I was asked by a colleague to share some hacks and cheats that make life of a SLAC professor easier. Here's a quick list I came up with:
Grading:
- Challenge every assignment: is it really needed? What purpose does it serve? Would a shorter / easier to grade assignment serve this purpose better?
- Challenge the number of assignments: can you remove one? Don't create busywork.
- Taking feedback is hard, so there's no point in critiquing more than one point at a time. If aspect A needs to be improved the most, don't even comment on aspect B for a while.
- Students don't understand complicated rubrics, so don't use complicated rubrics.
Teaching:
- Sometimes you don't need to prepare for classes in-depth, as most important confusions lie on the surface, and improvising with the blackboard, in dialogue with the students, may actually be more useful for them.

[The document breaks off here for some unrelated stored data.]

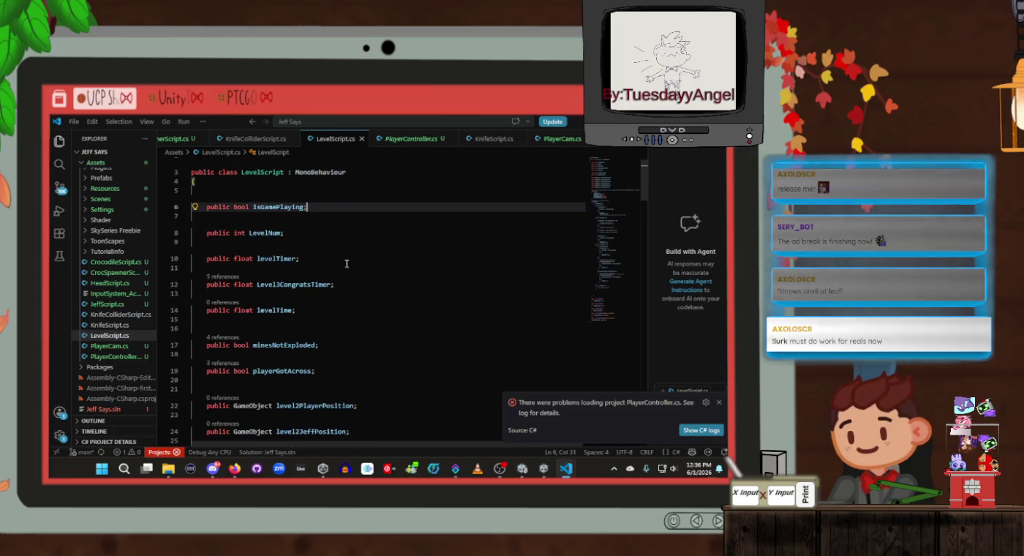
pyautogui.press('Down')
pyautogui.press('Down')
pyautogui.press('Down')
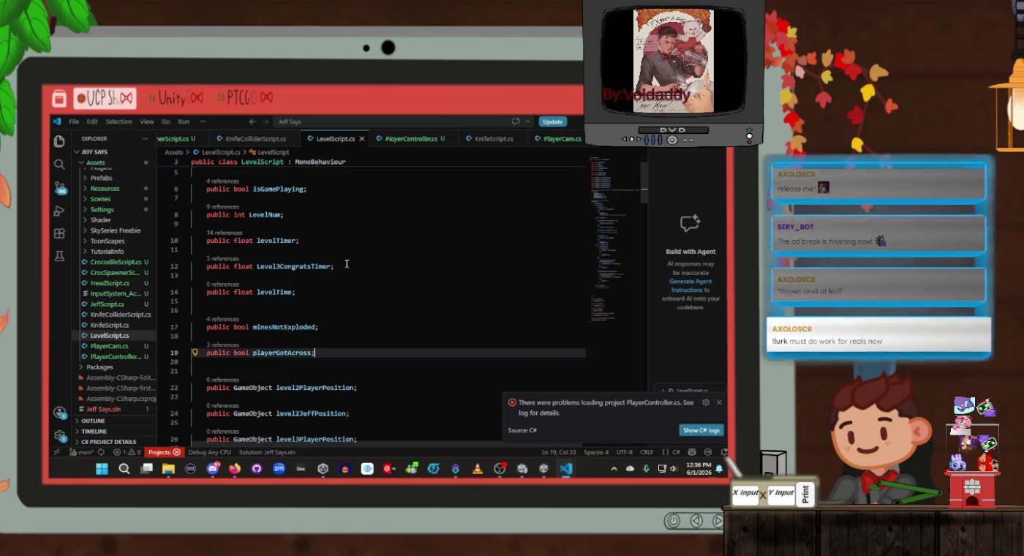
pyautogui.press('Return')
pyautogui.press('Return')
pyautogui.press('Up')
pyautogui.press('Up')
pyautogui.write('[ublic ')
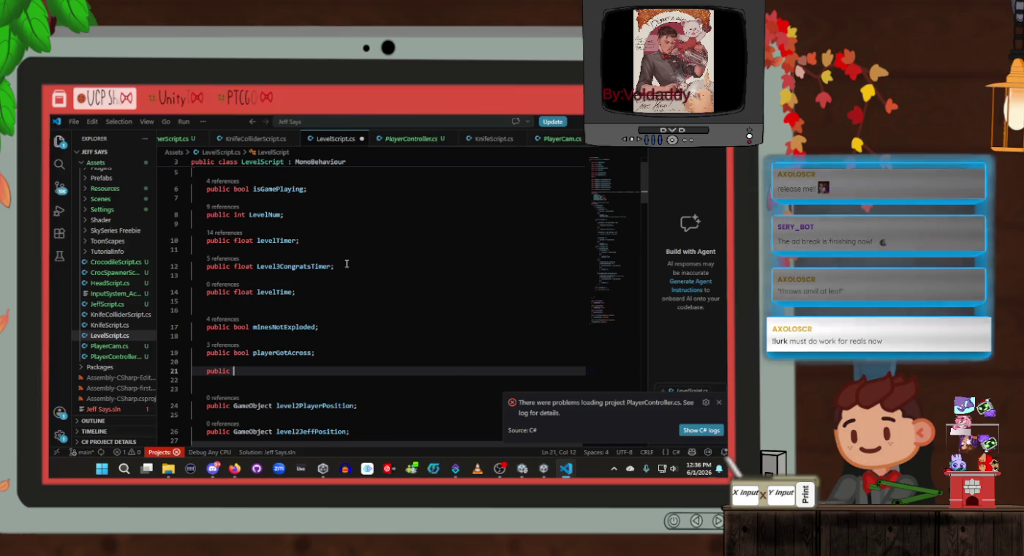
pyautogui.write('PlayerC')
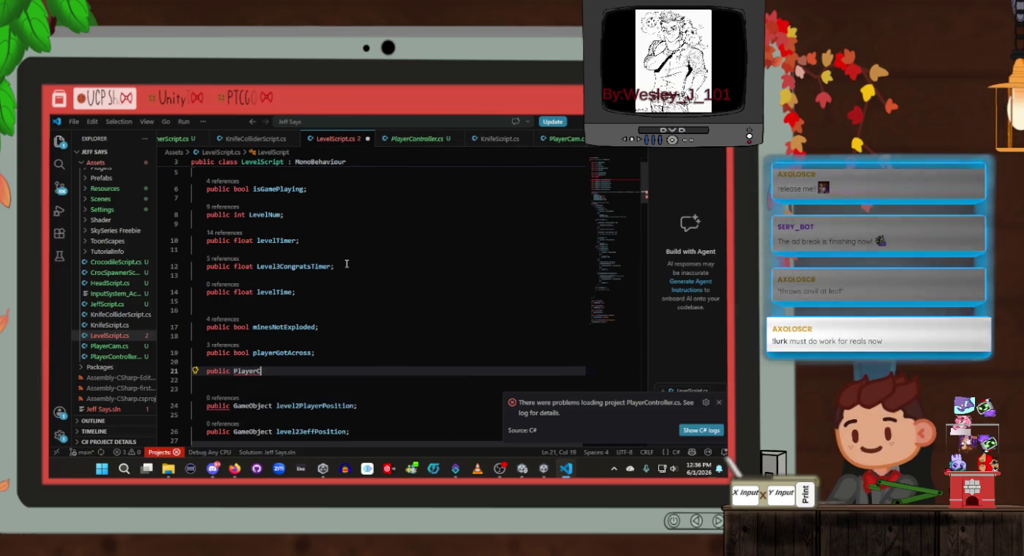
pyautogui.write(' playerCam pla')
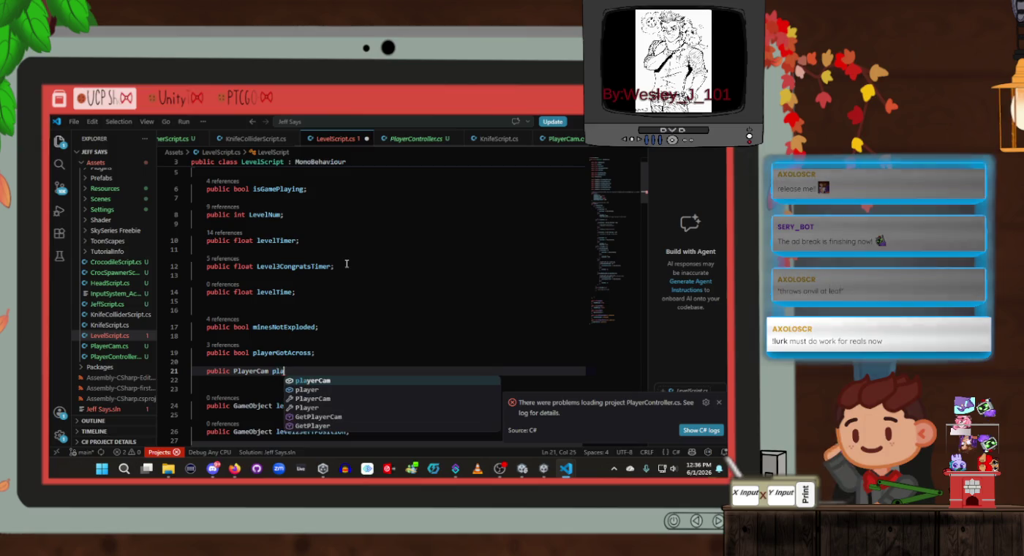
pyautogui.write('ript;')
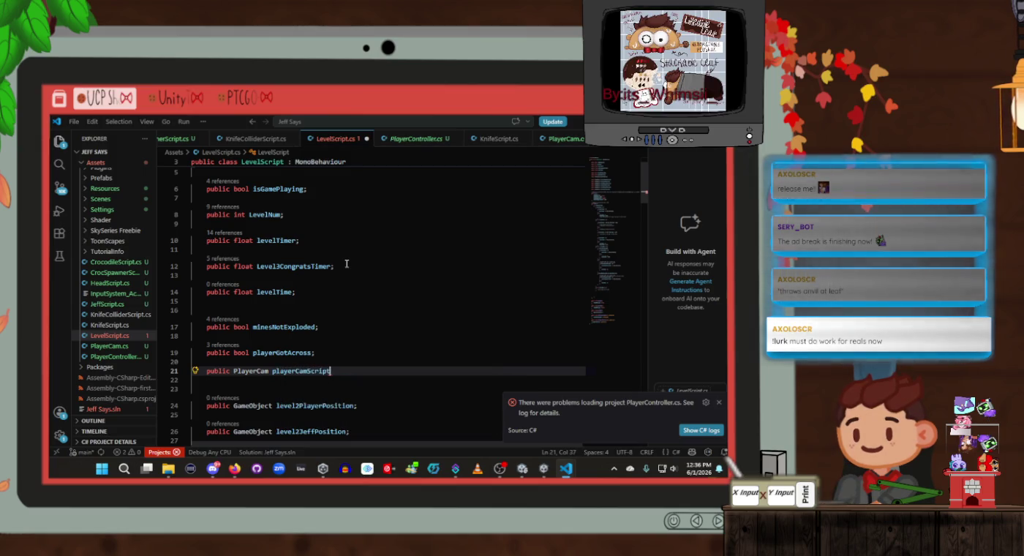
pyautogui.press('ctrl+s')
# Step: Select the playerCamScript name and move to the end of 'levelTimer = 40f;'
pyautogui.scroll(-3, 319, 254)
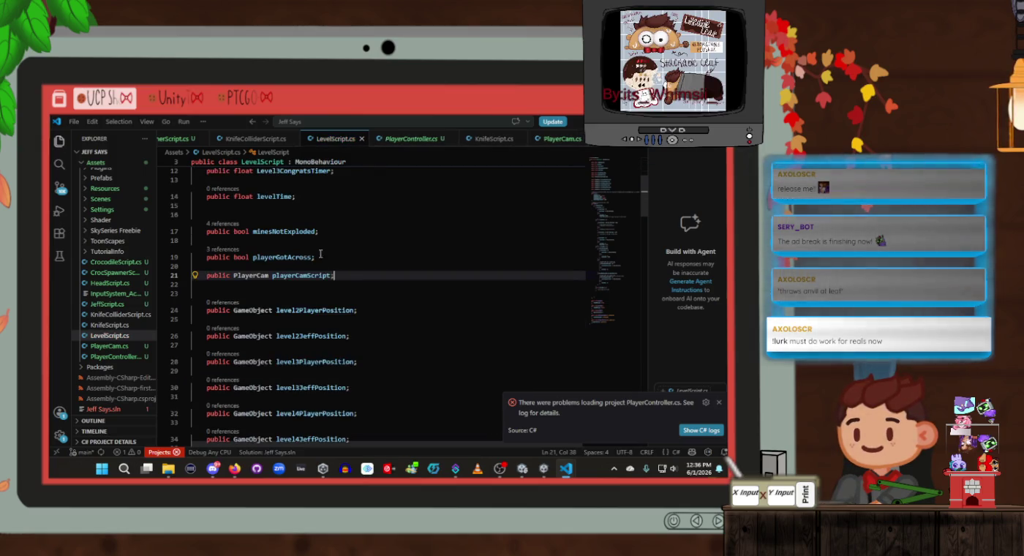
pyautogui.doubleClick(302, 275)
pyautogui.scroll(-10, 400, 298)
pyautogui.scroll(3, 400, 298)
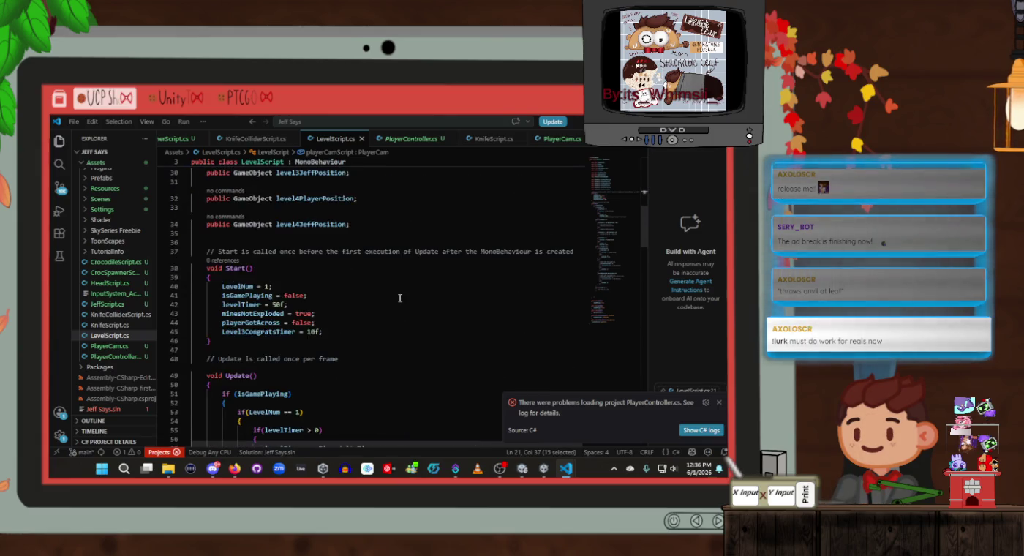
pyautogui.scroll(-6, 401, 298)
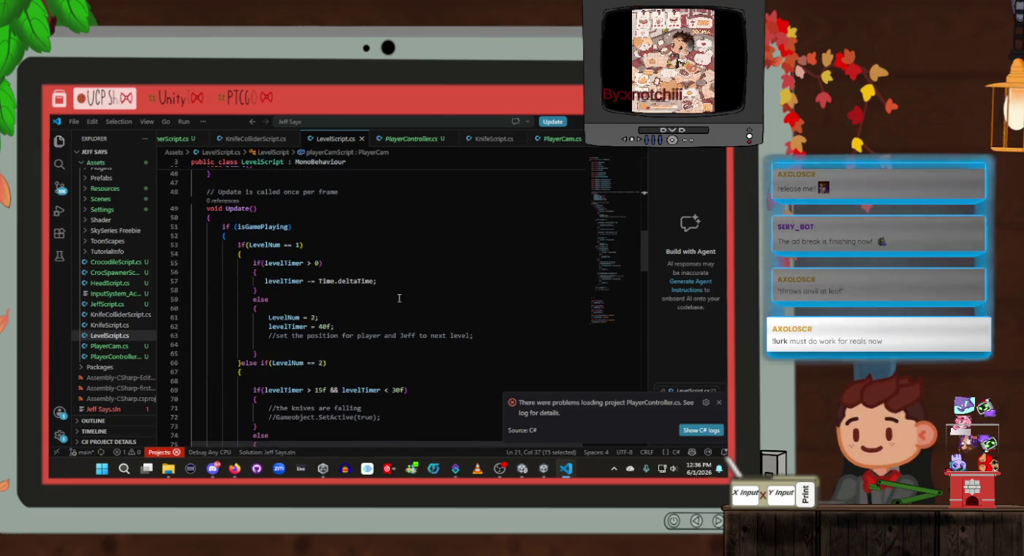
pyautogui.click(376, 325)
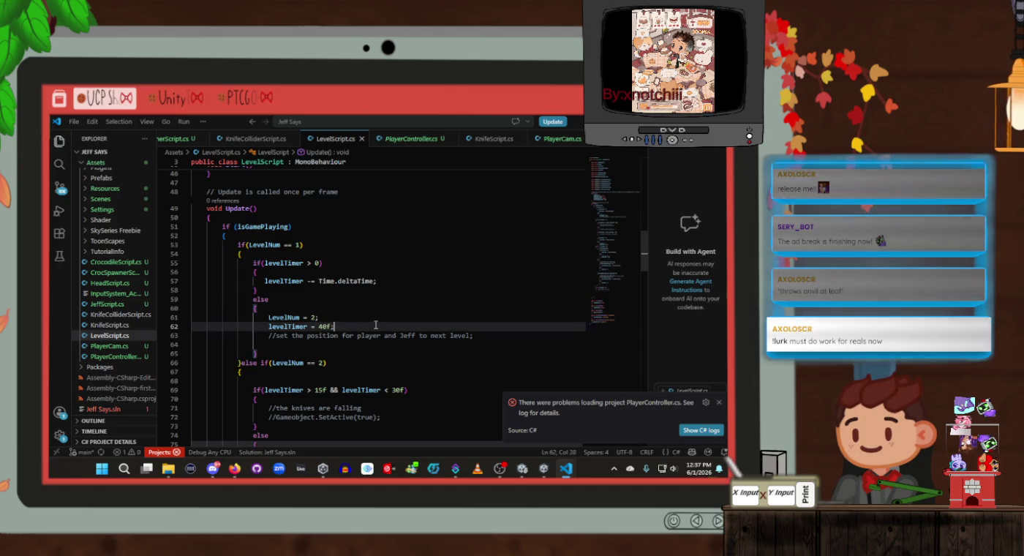
# Step: Below 'levelTimer = 40f;', add an empty 'if (playerCamScript.getIsGrabbedJeff())' block
pyautogui.press('Return')
pyautogui.write('if')
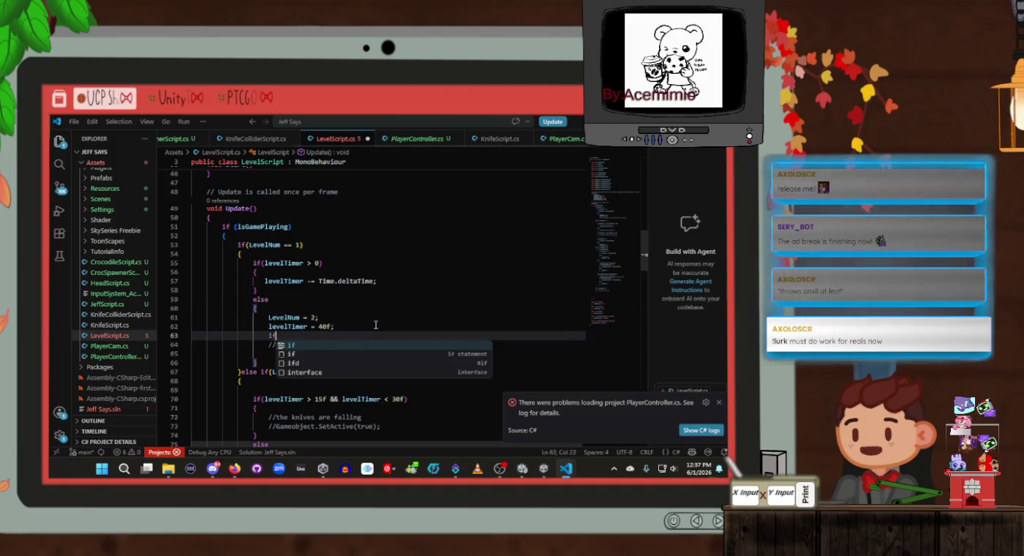
pyautogui.write('()playerCamScript.ge')
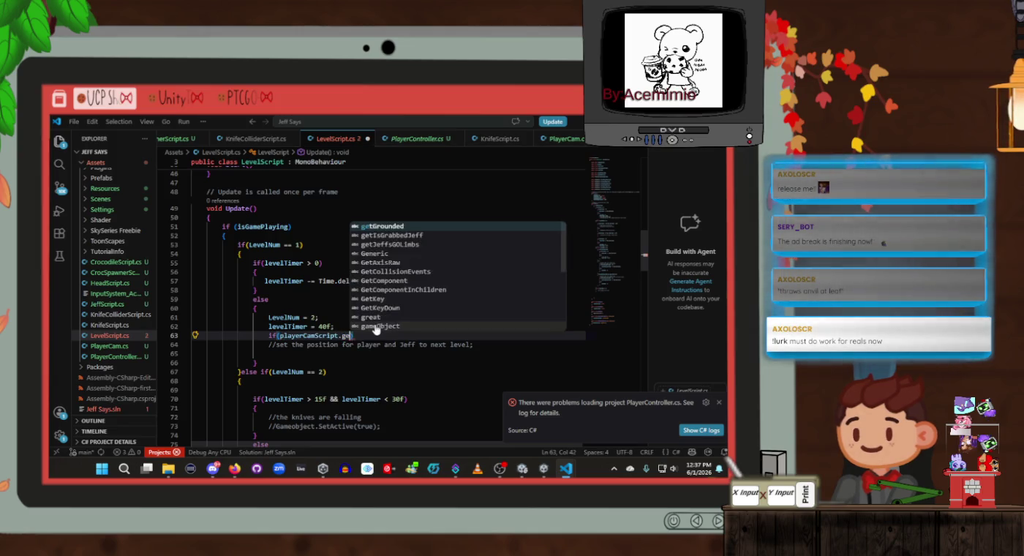
pyautogui.write('getis')
pyautogui.press('Tab')
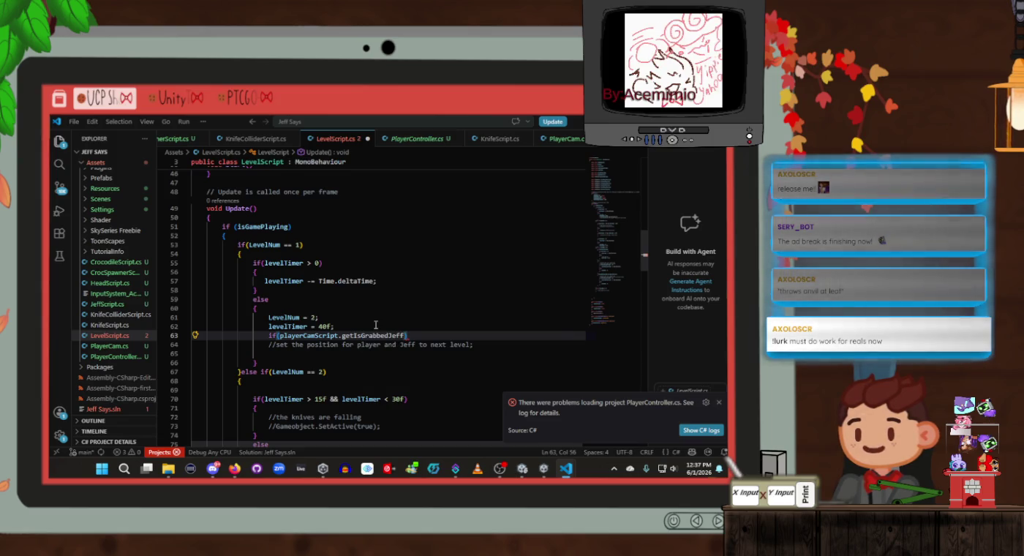
pyautogui.write('())')
pyautogui.press('Return')
pyautogui.write('{')
pyautogui.press('Return')
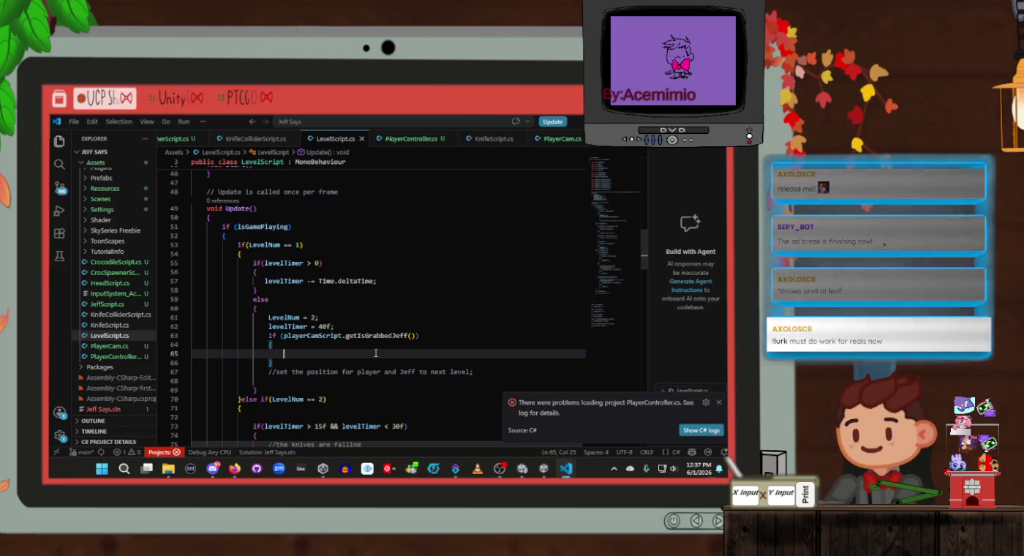
pyautogui.scroll(10, 369, 345)
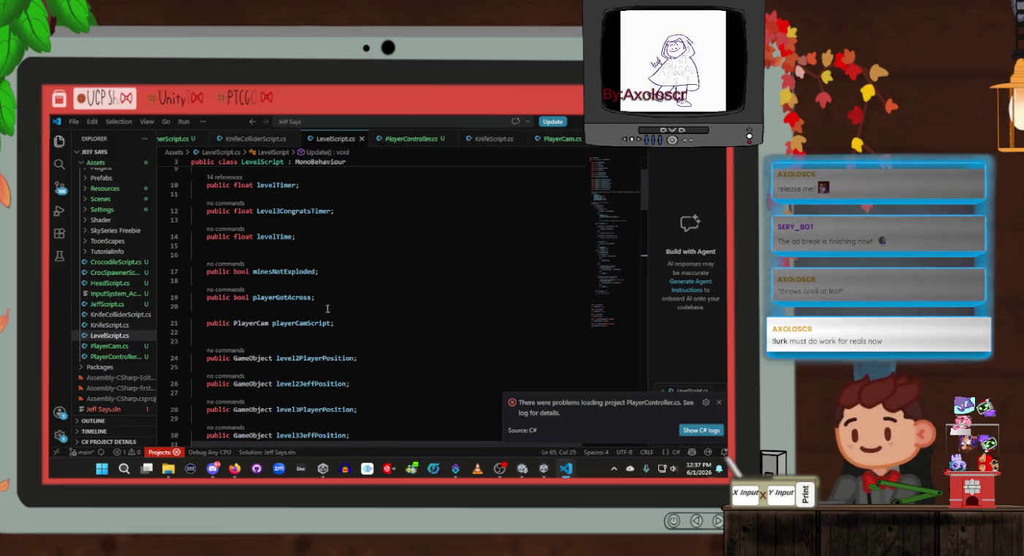
# Step: Add 'public GameObject PlayerObject;' and 'public GameObject JeffObject;' below playerCamScript, then save
pyautogui.click(366, 321)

- But if you need to prepare, prepare well so that you could reuse it fully next year.
- If something didn't work, or you have an idea, write it down now; your future you (in a year) will be very grateful.
- Use your own work / things you think about in your research at least once a semester; it makes it easier for you, and more fun for them.
- Don't be afraid to teach fun topics instead of "useful topics"; "standard courses" are overrated. Your goal is not to bring them from point A to point B, but to encourage them to get there themselves. Emotion is more important than content or skill-drills.
Classroom:
- Push as much work as you can to the students. Use things like reflective writing, discussions, pair-share, peer-review. Make them submit questions before class instead of generating all questions for them. Bounce their questions back to them. It so happens that most techniques that are proven to be more effective in teaching are also easier for the teacher, even if they feel risky and weird. Learn the best practices from good books, and use them to your advantage.
Research:
- Integrate research with teaching in all ways possible.
- Use labs for pilot experiments, to troubleshoot your methods.
- Use honors theses for pilot experiments, to generate some data.
- Bend upper college courses towards your current interests, to give you an excuse to read a few more reviews / primary papers.
Time management:
- Schedule in chunks of few hours; don't break chunks. Don't give in to temptation to use these chunks for urgent matters. If it's research time, do research.
- Do only things that are either important (even if they are unpleasant), or that you like to do (even if it feels that you're indulging yourself). Don't do kind-of-useful things that you don't like. Nobody cares about them anyway, and they drain your willpower stamina. Only critical strikes + fun stuff. That's what makes the difference.
- Use some kind of a GTD-inspired time / e-mail / project management system. Google inbox seems promising, but I haven't used it yet. I use Google Keep, with a note for each project / class, and a checkbox for each action step.